O quarto está silencioso, tendo apenas o ruído leve do ventilador de teto como trilha sonora da madrugada. Não consigo mais dormir, então sento na cama e abraço as pernas. Sinto tanto saudade. — sussurrei, para mim mesmo.

Desde que passei a ser tutelado pelo estado vivo em um internato na capital. Passaram-se tantos anos e, na verdade, eu nunca consegui entender. Daniel me pegou na escola aquele dia, parecia muito preocupado. Consigo visualizar cada linha do seu rosto como se fosse ontem.

Estava brincando com os meus amigos de pega-pega, entre as grades do parquinho no pátio da escola, quando fui chamado para diretoria e meu irmão aguardava lá, junto com o professor. Me abraçou muito forte e disse que precisava que eu fosse embora com ele.

— Matt, vou precisar te deixar aqui com essa pessoa. Por um tempo, mas volto logo. — estávamos no escritório da assistência social da cidade, em frente a uma senhora de meia idade cujo cabelos loiros perdiam o tom. Usava um terno bege e óculos com grandes lentes.

— O que aconteceu? — ele parecia muito perturbado, mas controlava bem a entonação da voz.

— Nada maninho, mas nós vamos fazer uma viajem. O que acha?

— Que bom. Vamos pro lago? — pulei, de alegria, levantando da cadeira. Eu amava as viagens em família.

— Que bom que gostou da ideia. Sim, vamos passar lá. Mas, vamos só nós dois. E... a mamãe. — falou inseguro. Engolindo seco, antes de pronunciar as últimas palavras. Então ele me abraçou, mais forte do que antes, e saiu logo depois de entregar um grande bloco de dinheiro a mulher de roupa bege. Contudo, ele não voltou e não fomos ao lago.
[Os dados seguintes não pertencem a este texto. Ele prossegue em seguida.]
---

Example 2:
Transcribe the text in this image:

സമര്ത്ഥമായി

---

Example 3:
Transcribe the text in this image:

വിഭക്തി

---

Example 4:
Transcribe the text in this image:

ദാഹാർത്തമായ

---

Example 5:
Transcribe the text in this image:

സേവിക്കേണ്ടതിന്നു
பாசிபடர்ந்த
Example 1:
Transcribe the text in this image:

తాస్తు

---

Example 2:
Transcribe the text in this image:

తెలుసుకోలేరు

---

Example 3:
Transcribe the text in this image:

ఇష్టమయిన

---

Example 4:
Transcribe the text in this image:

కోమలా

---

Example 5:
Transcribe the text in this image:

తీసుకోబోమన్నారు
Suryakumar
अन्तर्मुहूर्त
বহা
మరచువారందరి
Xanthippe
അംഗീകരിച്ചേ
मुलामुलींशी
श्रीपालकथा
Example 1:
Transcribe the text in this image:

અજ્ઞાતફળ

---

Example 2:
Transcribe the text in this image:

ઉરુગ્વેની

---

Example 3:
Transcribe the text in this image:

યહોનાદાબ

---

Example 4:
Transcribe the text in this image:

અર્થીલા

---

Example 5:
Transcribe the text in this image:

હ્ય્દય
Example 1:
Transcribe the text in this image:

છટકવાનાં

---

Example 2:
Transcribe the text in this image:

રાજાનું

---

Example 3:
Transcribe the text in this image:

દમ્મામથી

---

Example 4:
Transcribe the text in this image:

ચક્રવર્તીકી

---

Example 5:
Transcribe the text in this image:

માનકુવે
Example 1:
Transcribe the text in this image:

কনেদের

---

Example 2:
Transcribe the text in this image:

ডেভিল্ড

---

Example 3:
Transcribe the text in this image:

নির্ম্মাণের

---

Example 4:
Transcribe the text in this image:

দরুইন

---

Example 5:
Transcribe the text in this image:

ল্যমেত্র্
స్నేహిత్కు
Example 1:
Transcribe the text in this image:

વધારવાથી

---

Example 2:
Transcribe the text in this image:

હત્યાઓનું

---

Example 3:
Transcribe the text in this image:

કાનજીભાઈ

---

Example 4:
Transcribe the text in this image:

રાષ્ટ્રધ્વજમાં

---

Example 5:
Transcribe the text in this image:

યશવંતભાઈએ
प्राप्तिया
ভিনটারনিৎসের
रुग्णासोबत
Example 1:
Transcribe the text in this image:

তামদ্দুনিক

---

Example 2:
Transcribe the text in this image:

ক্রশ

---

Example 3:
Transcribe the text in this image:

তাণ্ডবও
Ele disse que iria voltar, mas não voltou. A mamãe não veio me pegar e levar para casa. O papai, também não. Então, fiquei sobre a guarda da assistência social, e me trouxeram para capital a fim de viver nesse lugar.

E, seis anos depois, vieram me contar que minha família não existia mais.
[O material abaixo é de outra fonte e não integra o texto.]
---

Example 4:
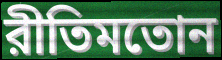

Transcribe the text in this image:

রীতিমতোন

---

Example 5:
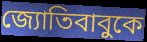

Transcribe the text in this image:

জ্যোতিবাবুকে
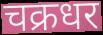
चक्रधर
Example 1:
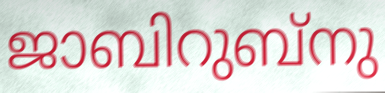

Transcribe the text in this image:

ജാബിറുബ്നു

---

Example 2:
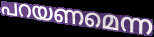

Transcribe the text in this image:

പറയണമെന്ന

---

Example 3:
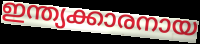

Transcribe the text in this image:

ഇന്ത്യക്കാരനായ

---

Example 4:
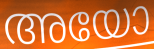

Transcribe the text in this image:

അയോ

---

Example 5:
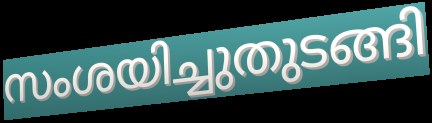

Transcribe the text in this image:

സംശയിച്ചുതുടങ്ങി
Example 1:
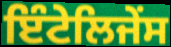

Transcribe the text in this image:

ਇੰਟੇਲਿਜੇਂਸ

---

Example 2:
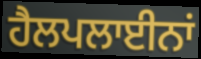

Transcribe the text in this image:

ਹੈਲਪਲਾਈਨਾਂ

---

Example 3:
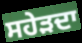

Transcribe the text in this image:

ਸਹੇੜਦਾ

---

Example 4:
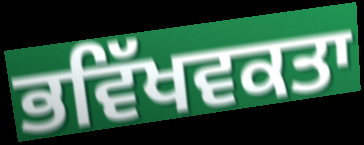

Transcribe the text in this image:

ਭਵਿੱਖਵਕਤਾ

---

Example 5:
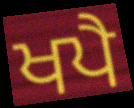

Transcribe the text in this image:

ਖਪੈ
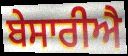
ਬੇਸਾਰੀਐ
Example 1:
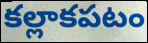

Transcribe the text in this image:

కల్లాకపటం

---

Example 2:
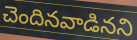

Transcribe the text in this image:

చెందినవాడినని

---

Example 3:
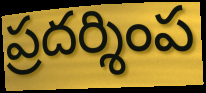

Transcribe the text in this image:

ప్రదర్శింప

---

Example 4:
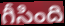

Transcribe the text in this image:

గీసింది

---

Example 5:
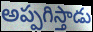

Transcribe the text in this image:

అప్పగిస్తాడు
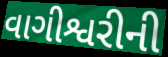
વાગીશ્વરીની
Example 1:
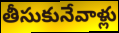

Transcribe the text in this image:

తీసుకునేవాళ్లు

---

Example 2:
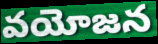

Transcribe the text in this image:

వయోజన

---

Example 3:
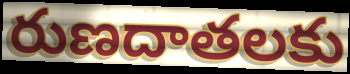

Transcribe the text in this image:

రుణదాతలకు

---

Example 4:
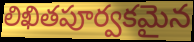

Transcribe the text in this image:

లిఖితపూర్వకమైన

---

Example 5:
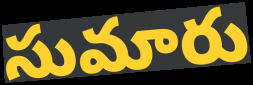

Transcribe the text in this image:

సుమారు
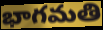
భాగమతి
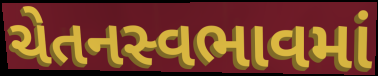
ચેતનસ્વભાવમાં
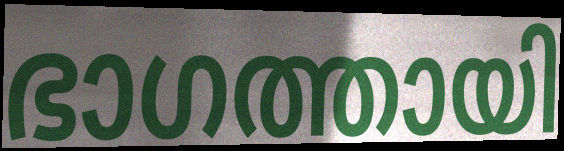
ഭാഗത്തായി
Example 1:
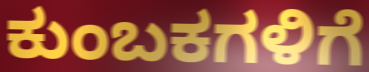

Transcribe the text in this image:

ಕುಂಬಕಗಳಿಗೆ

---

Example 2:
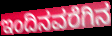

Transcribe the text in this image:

ಇಂದಿನವರೆಗಿನ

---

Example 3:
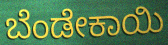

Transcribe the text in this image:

ಬೆಂಡೇಕಾಯಿ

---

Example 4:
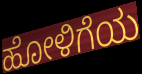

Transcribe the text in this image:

Que meu irmão estava morto... Meu pai, cometera suicídio.

A manhã já ia alta e nem sequer percebi quando consegui dormir.
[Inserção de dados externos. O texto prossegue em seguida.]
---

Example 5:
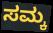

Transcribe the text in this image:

ಸಮ್ಕ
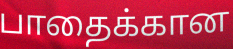
பாதைக்கான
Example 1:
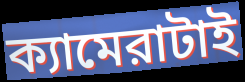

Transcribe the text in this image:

ক্যামেরাটাই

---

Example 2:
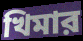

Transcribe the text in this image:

খিমার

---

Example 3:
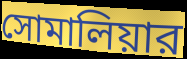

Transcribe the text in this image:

সোমালিয়ার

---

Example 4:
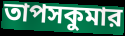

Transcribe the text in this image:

তাপসকুমার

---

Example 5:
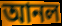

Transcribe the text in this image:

আনল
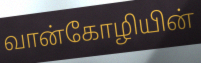
வான்கோழியின்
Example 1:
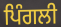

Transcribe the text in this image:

ਪਿੰਗਲੀ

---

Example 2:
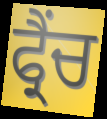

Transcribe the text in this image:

ਫ੍ਰੈਂਚ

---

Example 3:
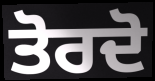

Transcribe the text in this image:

ਤੋਰਦੋ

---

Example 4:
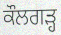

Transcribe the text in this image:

ਕੌਲਗੜ੍ਹ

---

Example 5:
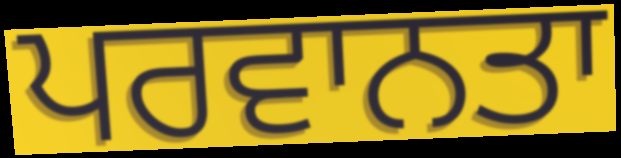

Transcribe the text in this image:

ਪਰਵਾਨਤਾ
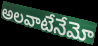
అలవాటేనేమో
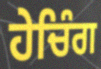
ਹੇਚਿੰਗ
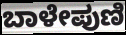
ಬಾಳೇಪುಣಿ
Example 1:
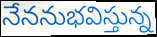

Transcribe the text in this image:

నేననుభవిస్తున్న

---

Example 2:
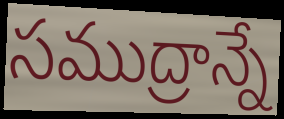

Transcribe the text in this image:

సముద్రాన్నే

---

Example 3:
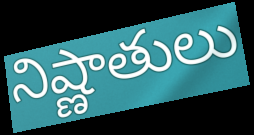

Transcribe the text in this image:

నిష్ణాతులు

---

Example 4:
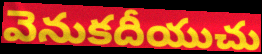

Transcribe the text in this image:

వెనుకదీయుచు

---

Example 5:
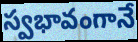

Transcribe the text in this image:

స్వభావంగానే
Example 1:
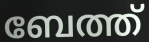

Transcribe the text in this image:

ബേത്ത്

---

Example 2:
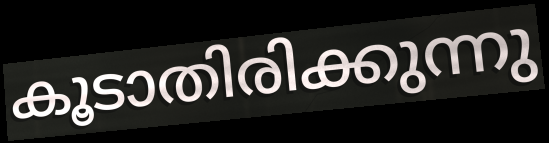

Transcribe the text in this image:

കൂടാതിരിക്കുന്നു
Pelo menos, não tive mais pesadelos e pude descansar. Já conclui meus estudos e passei na faculdade de jornalismo, as aulas começam no próximo semestre. Portanto, continuarei morando na capital. Mas, entrei na maioridade há duas semanas e isso é estranho. Entrementes, papai me deixou muito dinheiro e agora poderei visitar a mansão Hideki e aproveitar para alinhar as questões burocráticas dos meus bens. Então, levanto da cama lentamente, sem me importar que já passam das dez horas. Tomo meu banho e meu café da manhã, ainda mais devagar. No fim, já passa de meio dia. Confiro os documentos, reviso a bagagem, meu itinerário e, ao fim, volto a escrivaninha do dormitório para tornar a abrir minha pasta com recortes de jornais e dados de pesquisa. Uma extensa

investigação pessoal, acerca da vila de Warui yume. Removo um dos recortes do involucro plástico e ergo a frente dos olhos. Essa publicação de mais de oito anos, que me perturba desde o ano passado quando a descobri. Pode ser a chave para as borboletas que vejo em meus sonhos e ao longo dos caminhos, sempre em portas que me levam para fora daqui. Nunca entendi para onde, mas sinto que é para lá. Alucinações materiais que meu psicólogo atribui ao vazio e a depressão, mas sei que as vejo. Sei que me chamam. São perguntas que não conseguirei respostas aqui, com os especialistas que insistem em chamar de traumas os sonhos que tenho com meu irmão. Alguns são tranquilos e carinhosos, outros são aberrantes pesadelos. Mas nada, nada explica essa imagem da fachada da mansão, onde ele aparece na janela do segundo piso.